Eles reivindicam a suspensão das penalidades até que haja infraestrutura adequada e defendem a flexibilização do descanso, permitindo um intervalo fracionado de oito horas ininterruptas + três horas compensáveis nas 16 horas seguintes.
“Vou lhe contar um exemplo prático: meu caminhão ficou parado para manutenção por quase sete horas. Contudo, como eu o levei pela manhã à oficina, o tempo começou a contar. No final da tarde, peguei o veículo e, mesmo parado o dia inteiro, teria que parar para descansar à noite. O problema é: onde? No país inteiro, há menos de dez, sendo que o total deveria ser 500”, exemplifica Elton Militão.
Os pontos de parada e descanso são uma contrapartida do governo para garantir condições seguras e qualidade de descanso para o profissional. Já os estabelecimentos comerciais solicitam uma contrapartida do autônomo: por exemplo, o abastecimento.
Isenção tributária sobre insumos
Os caminhoneiros também exigem isenção tributária para insumos essenciais, como pneus e combustíveis, para reduzir os custos operacionais. “Se perguntarmos aos caminhoneiros, 95% dirão que utilizam pneus importados, pois os nacionais são inviáveis.

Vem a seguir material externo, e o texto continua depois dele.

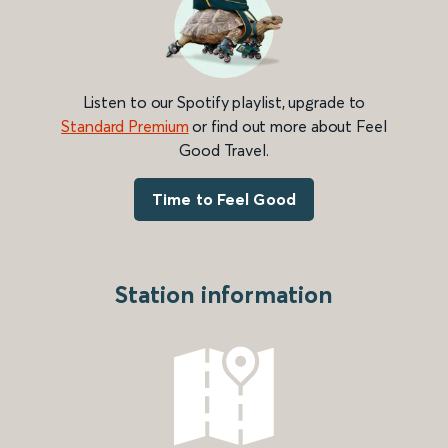
Listen to our Spotify playlist, upgrade to
Standard Premium
or find out more about Feel
Good Travel.
Time to Feel Good
Station information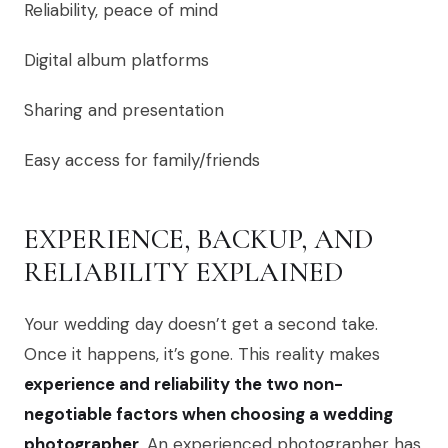
Reliability, peace of mind
Digital album platforms
Sharing and presentation
Easy access for family/friends
EXPERIENCE, BACKUP, AND
RELIABILITY EXPLAINED
Your wedding day doesn’t get a second take.
Once it happens, it’s gone. This reality makes
experience and reliability the two non-
negotiable factors when choosing a wedding
photographer
. An experienced photographer has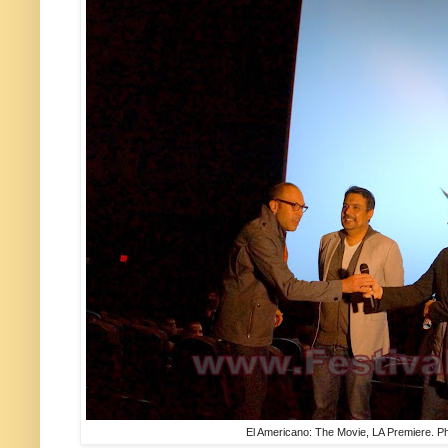
El Americano: The Movie, LA Premiere. Ph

Precisamos de isenção tributária para continuar trabalhando”, destaca Emerson Carvalho.
Programa de renovação de frota
Os participantes também reivindicam que o Programa de Renovação de Frota garanta a participação de transportadores autônomos de cargas por meio de procedimentos simplificados, podendo ser regional, com o objetivo de promover a igualdade e resguardar a categoria profissional diante dos grandes empresários do setor.
Demandas gerais
A pauta de reivindicação prevê ainda que seja garantido o direito à livre manifestação nos termos do Art. 5º, IV da Constituição Federal, programas de refinanciamento de dívidas dos transportadores autônomos, cooperativas e associações de transportes de caminhoneiros autônomos e congelamento da alta do óleo diesel por subvenção por 120 dias.

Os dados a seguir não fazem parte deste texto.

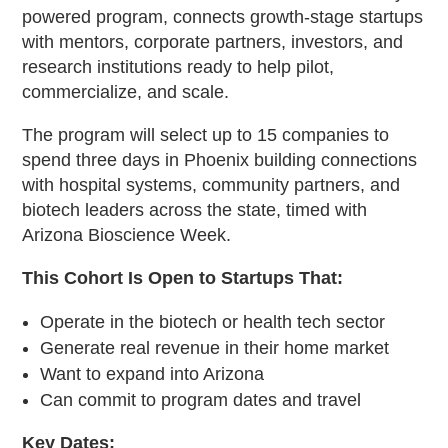
powered program, connects growth-stage startups
with mentors, corporate partners, investors, and
research institutions ready to help pilot,
commercialize, and scale.
The program will select up to 15 companies to
spend three days in Phoenix building connections
with hospital systems, community partners, and
biotech leaders across the state, timed with
Arizona Bioscience Week.
This Cohort Is Open to Startups That:
Operate in the biotech or health tech sector
Generate real revenue in their home market
Want to expand into Arizona
Can commit to program dates and travel
Key Dates: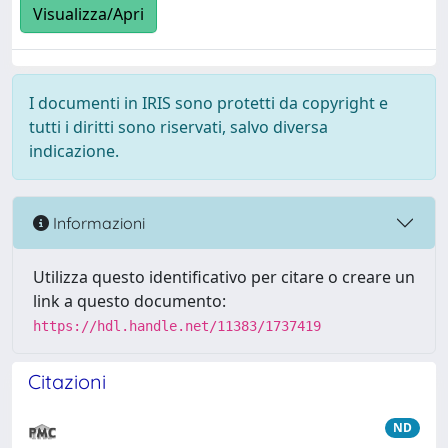
Visualizza/Apri
I documenti in IRIS sono protetti da copyright e
tutti i diritti sono riservati, salvo diversa
indicazione.
Informazioni
Utilizza questo identificativo per citare o creare un
link a questo documento:
https://hdl.handle.net/11383/1737419
Citazioni
ND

“A reunião do dia 8 de fevereiro nasceu no grupo Liderança Nacional, que teve protagonismo na greve de 2018 e contou com o Sindicam Santos como anfitrião, que foi escolhido como entidade para receber a categoria devido ao trabalho sério e legítimo em defesa do setor”, explicou Janderson Maçaneiro Patrola, presidente da Associação Catarinense dos Transportadores Rodoviários de Carga e que na reunião também representou a Tribo dos Containers e o Instituto dos Caminhoneiros (Icam).
Segundo ele, pela primeira vez foi feito um encontro que reuniu todas as estruturas do transporte: o caminhoneiro autônomo, sindicatos, federações, confederações, associações e cooperativas. “Por isso, a pauta de reivindicações reflete as reais necessidades do setor e será nosso instrumento de mobilização. Vamos apresentá-la aos principais órgãos do governo federal responsáveis por políticas públicas do transporte e daremos o prazo de até 23 de abril para discutir caminhos”, afirma.
Janderson completa: “Queremos abrir uma negociação. Não foi tratada uma paralisação, que deverá ser o último recurso da categoria. Queremos um diálogo franco, objetivo, ordenado, mostrando o transporte rodoviário de cargas como força motriz para desenvolvimento do país”, conclui Patrola.
Próximos passos
A mobilização resultou na formulação de um documento oficial, consolidando as demandas da categoria. No dia 19 de fevereiro, a Confederação Nacional dos Transportadores Autônomos (CNTA) entregou o documento ao ministro Márcio Macêdo, da Secretaria-Geral da Presidência da República.
“O ministro ouviu atentamente as demandas, ressaltou a importância da organização sindical e se comprometeu a encaminhar o pedido de reunião da categoria com o Presidente Lula e demais ministérios”, afirma a CNTA em nota.
A categoria estabeleceu um prazo até 23 de abril para que o governo apresente propostas. “Queremos diálogo franco e objetivo. A paralisação será o último recurso”, diz Janderson Maçaneiro Patrola, presidente da Associação Catarinense dos Transportadores Rodoviários de Carga.
A mobilização continua e os caminhoneiros seguem atentos ao posicionamento do governo sobre as reivindicações apresentadas.